INSTRUCTIONS FOR THE TASK = Reproduce the listing in full, exactly as written, but without images.

GIVEN RECORDS =
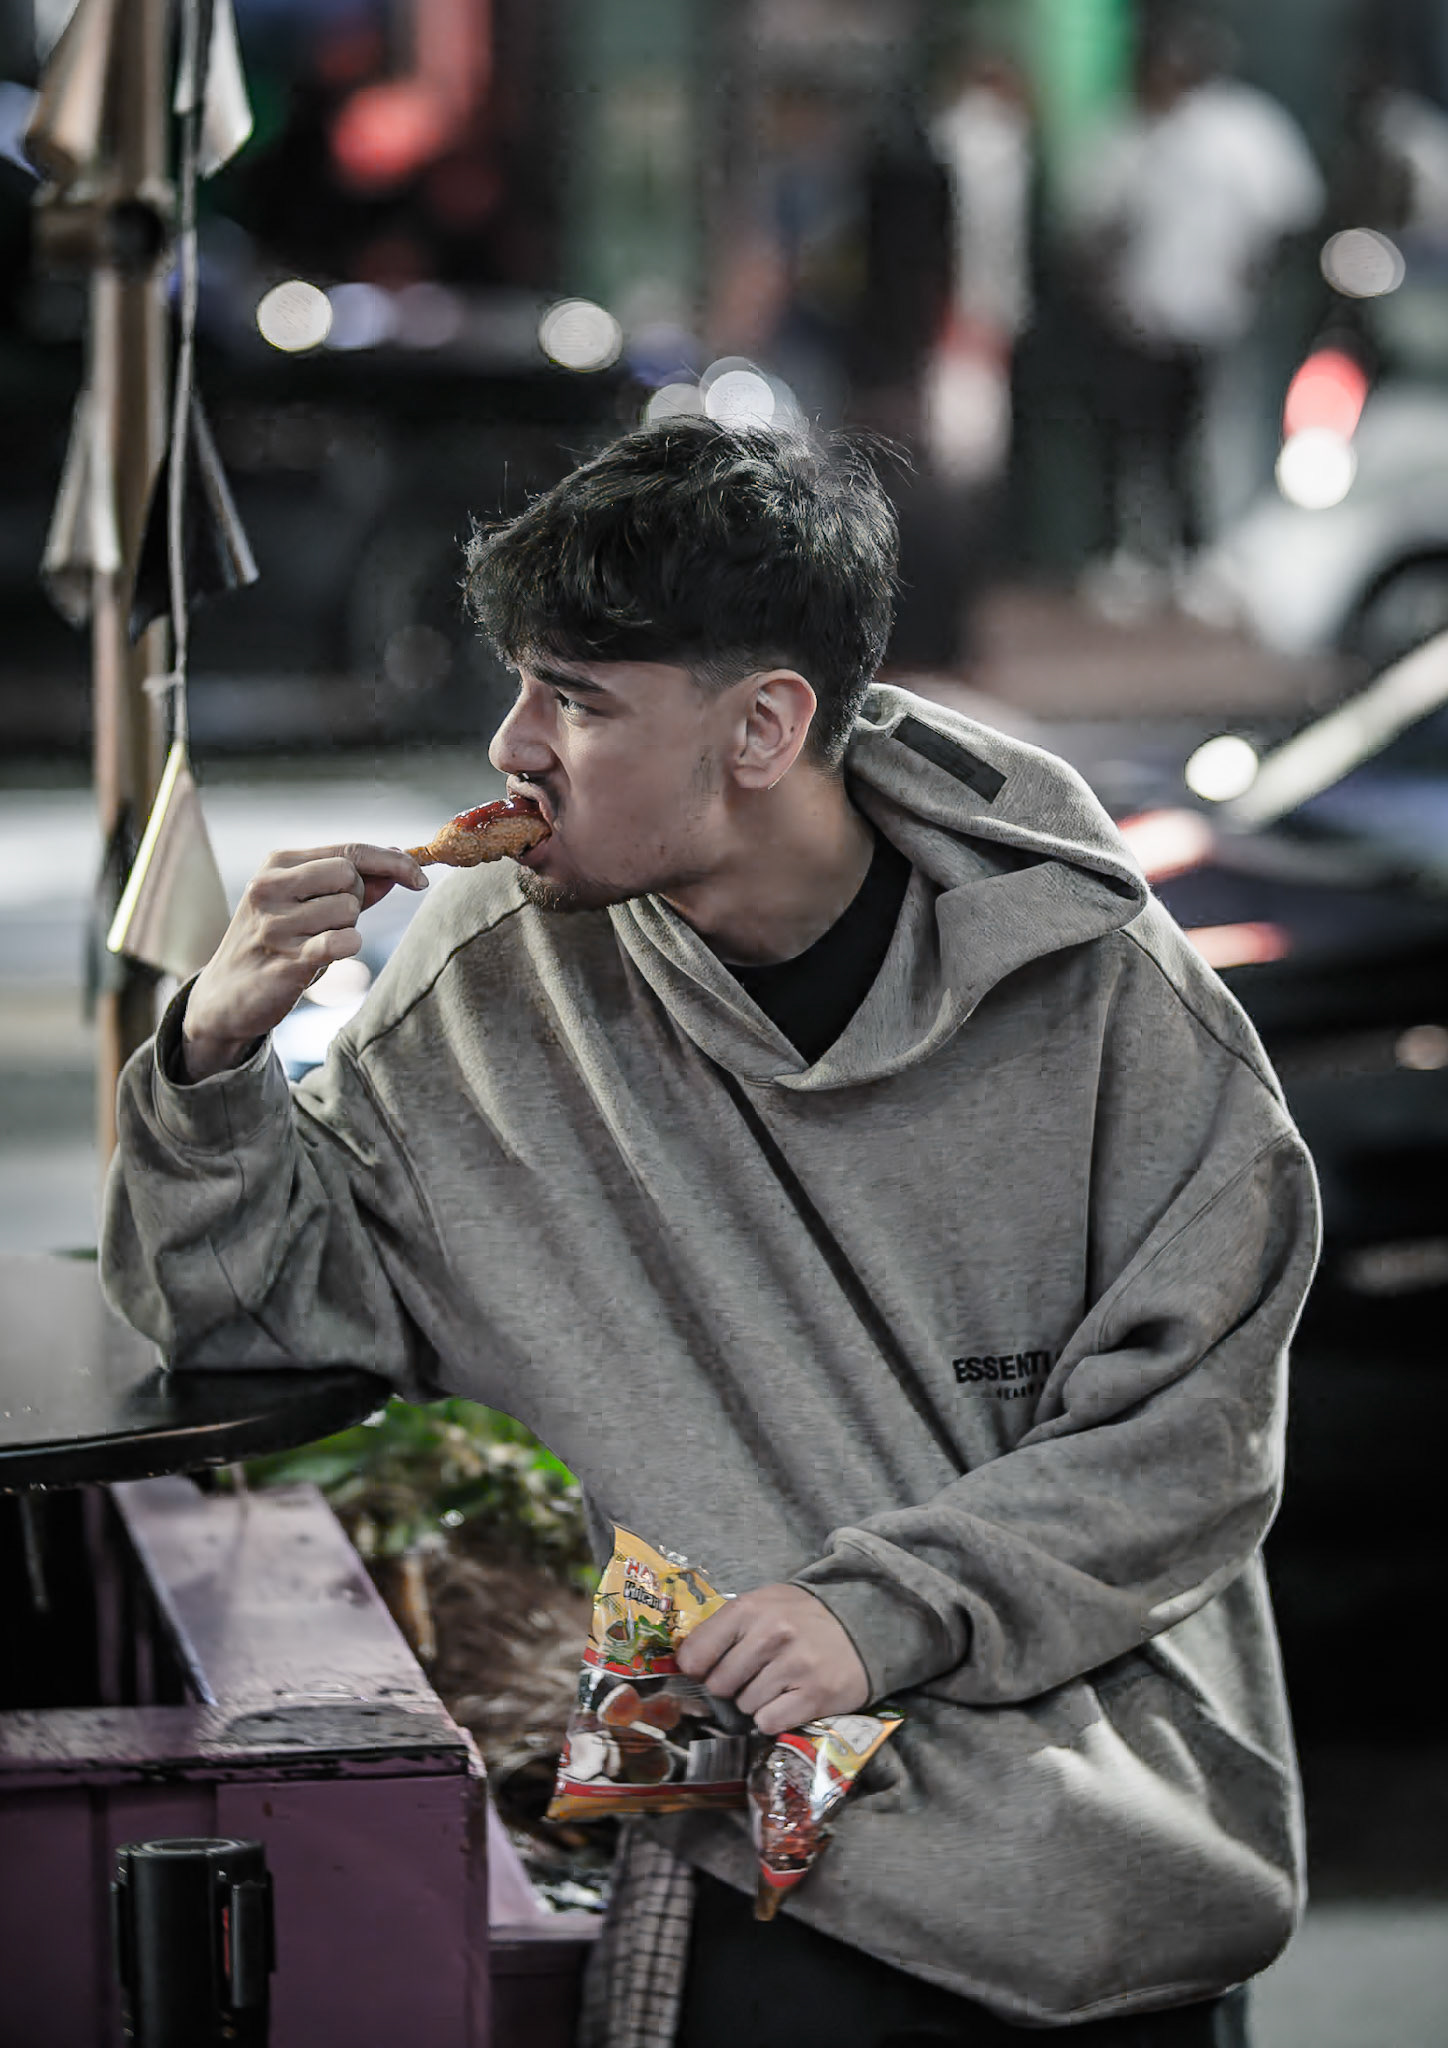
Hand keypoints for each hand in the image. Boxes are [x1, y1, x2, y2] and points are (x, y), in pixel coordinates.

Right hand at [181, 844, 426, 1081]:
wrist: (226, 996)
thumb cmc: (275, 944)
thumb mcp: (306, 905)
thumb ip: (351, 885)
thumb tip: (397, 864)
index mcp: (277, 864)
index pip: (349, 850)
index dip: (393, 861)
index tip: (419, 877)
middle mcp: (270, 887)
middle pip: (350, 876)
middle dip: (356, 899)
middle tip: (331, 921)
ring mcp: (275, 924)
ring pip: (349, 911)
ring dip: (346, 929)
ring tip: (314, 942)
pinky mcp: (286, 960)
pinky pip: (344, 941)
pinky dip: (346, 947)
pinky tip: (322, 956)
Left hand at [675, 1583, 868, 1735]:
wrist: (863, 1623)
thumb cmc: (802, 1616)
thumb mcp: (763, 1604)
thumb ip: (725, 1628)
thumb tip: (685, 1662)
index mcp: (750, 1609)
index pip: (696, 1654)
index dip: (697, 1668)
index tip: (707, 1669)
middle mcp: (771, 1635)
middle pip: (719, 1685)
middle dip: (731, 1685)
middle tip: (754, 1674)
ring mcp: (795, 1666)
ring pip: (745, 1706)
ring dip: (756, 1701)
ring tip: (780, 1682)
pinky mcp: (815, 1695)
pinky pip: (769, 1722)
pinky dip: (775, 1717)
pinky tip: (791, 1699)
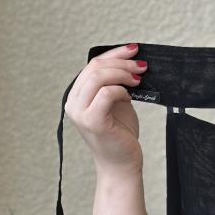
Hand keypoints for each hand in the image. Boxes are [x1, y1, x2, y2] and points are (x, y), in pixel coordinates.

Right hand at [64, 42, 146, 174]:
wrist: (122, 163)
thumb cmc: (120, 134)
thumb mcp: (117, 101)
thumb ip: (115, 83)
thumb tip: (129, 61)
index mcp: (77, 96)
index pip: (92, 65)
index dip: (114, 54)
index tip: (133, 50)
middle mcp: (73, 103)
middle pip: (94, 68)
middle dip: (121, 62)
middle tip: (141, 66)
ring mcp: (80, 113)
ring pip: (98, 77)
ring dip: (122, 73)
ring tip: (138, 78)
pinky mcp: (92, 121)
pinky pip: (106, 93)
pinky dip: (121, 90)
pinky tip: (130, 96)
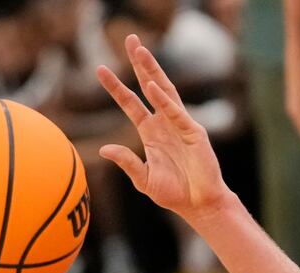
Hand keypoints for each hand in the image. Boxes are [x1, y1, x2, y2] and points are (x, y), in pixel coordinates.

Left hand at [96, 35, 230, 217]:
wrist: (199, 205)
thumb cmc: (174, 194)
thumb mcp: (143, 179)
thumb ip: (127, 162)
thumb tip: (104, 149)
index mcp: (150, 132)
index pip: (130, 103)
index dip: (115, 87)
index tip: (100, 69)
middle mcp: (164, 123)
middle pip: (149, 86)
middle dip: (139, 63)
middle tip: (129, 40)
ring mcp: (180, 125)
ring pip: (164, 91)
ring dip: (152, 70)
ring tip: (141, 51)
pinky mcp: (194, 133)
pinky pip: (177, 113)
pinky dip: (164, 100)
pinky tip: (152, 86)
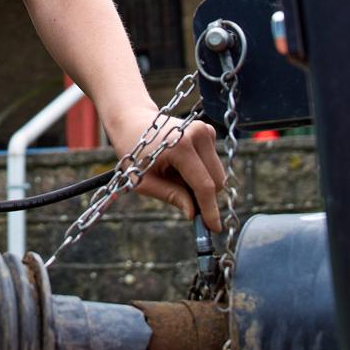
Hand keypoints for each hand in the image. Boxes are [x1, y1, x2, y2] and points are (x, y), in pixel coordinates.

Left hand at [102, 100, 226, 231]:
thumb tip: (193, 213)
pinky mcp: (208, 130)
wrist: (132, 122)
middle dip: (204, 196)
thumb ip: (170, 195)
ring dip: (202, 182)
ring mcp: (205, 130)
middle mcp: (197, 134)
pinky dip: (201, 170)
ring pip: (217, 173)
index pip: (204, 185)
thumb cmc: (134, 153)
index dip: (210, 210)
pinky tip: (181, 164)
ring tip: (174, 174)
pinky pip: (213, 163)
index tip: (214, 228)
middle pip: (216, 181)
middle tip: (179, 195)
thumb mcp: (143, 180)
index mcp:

ANSWER FOR THE TASK =
Hand keypoints for each hand in the image. Boxes are [x1, y1, x2, y2] and points are (x, y), in pixel coordinates.

Right hand at [181, 844, 426, 1081]:
wrist: (226, 996)
thumb cmc: (275, 944)
thumb mcp: (306, 905)
thumb ip: (351, 885)
thumb tip: (397, 864)
index mcp: (277, 864)
index pip: (349, 850)
index dip: (393, 861)
index tip: (419, 877)
middle mcp: (270, 887)
middle pip: (350, 876)
middle dip: (356, 899)
middle tip: (331, 921)
ring mcp: (275, 924)
ring pip: (349, 911)
ring dip: (346, 929)
ring tip: (314, 942)
pinky mcp: (286, 960)
pinky pip: (344, 941)
pinky dip: (346, 947)
pinky tip: (322, 956)
Left hand at [675, 1583, 868, 1735]:
wrist: (863, 1623)
thumb cmc: (802, 1616)
thumb mcp: (763, 1604)
thumb ip: (725, 1628)
thumb tip: (685, 1662)
index mcp: (750, 1609)
index pip: (696, 1654)
index dip: (697, 1668)
index tip: (707, 1669)
middle mcp: (771, 1635)
middle pip: (719, 1685)
middle dip: (731, 1685)
middle tip: (754, 1674)
ring mcp: (795, 1666)
ring pip: (745, 1706)
ring dip: (756, 1701)
ring tip: (780, 1682)
pinky mcp: (815, 1695)
pinky pip: (769, 1722)
pinky dip: (775, 1717)
pinky tip: (791, 1699)
Hand keypoints for each hand in the image. Boxes are [x1, y1, x2, y2] and points are (x, y), in pixel coordinates.

Right hand at [64, 42, 146, 174]:
wrist: (122, 163)
thumb cmc: (120, 134)
thumb mcp: (117, 101)
thumb ip: (115, 83)
thumb tip: (129, 61)
index mcp: (77, 96)
index pip: (92, 65)
index dip: (114, 54)
index tip: (133, 50)
middle mcp: (73, 103)
middle pip: (94, 68)
middle dip: (121, 62)
middle tip: (141, 66)
ring mcp: (80, 113)
ring pip: (98, 77)
ring dip: (122, 73)
ring tip: (138, 78)
pinky mcp: (92, 121)
pinky pip: (106, 93)
pinky dip: (121, 90)
pinky tip: (130, 96)
Hand keypoints for each hand in the image. Boxes are [x1, y1, x2, y2] and points are (x, y), in pixel coordinates.

Left hand at [96, 35, 230, 217]:
wrist: (199, 205)
thumb cmc: (174, 194)
thumb mcp: (143, 179)
thumb ip: (127, 162)
thumb tip: (104, 149)
index mcp: (150, 132)
index pip: (130, 103)
index dip: (115, 87)
index tip: (100, 69)
middle mcp: (164, 123)
middle pip: (149, 86)
middle dip: (139, 63)
middle tip: (129, 40)
ring mcp: (180, 125)
ring pip: (164, 91)
ring dip: (152, 70)
ring tip: (141, 51)
pinky mcp: (194, 133)
pinky pip: (177, 113)
pinky dip: (164, 100)
pinky tip: (152, 86)
Hand keypoints for each hand in the image. Boxes are [x1, y1, x2, y2] and points are (x, y), in pixel coordinates.

Left hand at [102, 100, 226, 231]:
thumb tip: (193, 213)
pinky mcp: (208, 130)
wrist: (132, 122)
middle dip: (204, 196)
thumb ip: (170, 195)
ring dip: (202, 182)
ring mcp: (205, 130)
middle mcp: (197, 134)
pinky dip: (201, 170)
ring pip: (217, 173)
index pip: (204, 185)
thumb cmc: (134, 153)
index dip: (210, 210)
pinky tip: (181, 164)
ring tip: (174, 174)
pinky pip: (213, 163)
index tip: (214, 228)
middle pip: (216, 181)
middle tip: (179, 195)
thumb mcp: (143, 180)
index mcp:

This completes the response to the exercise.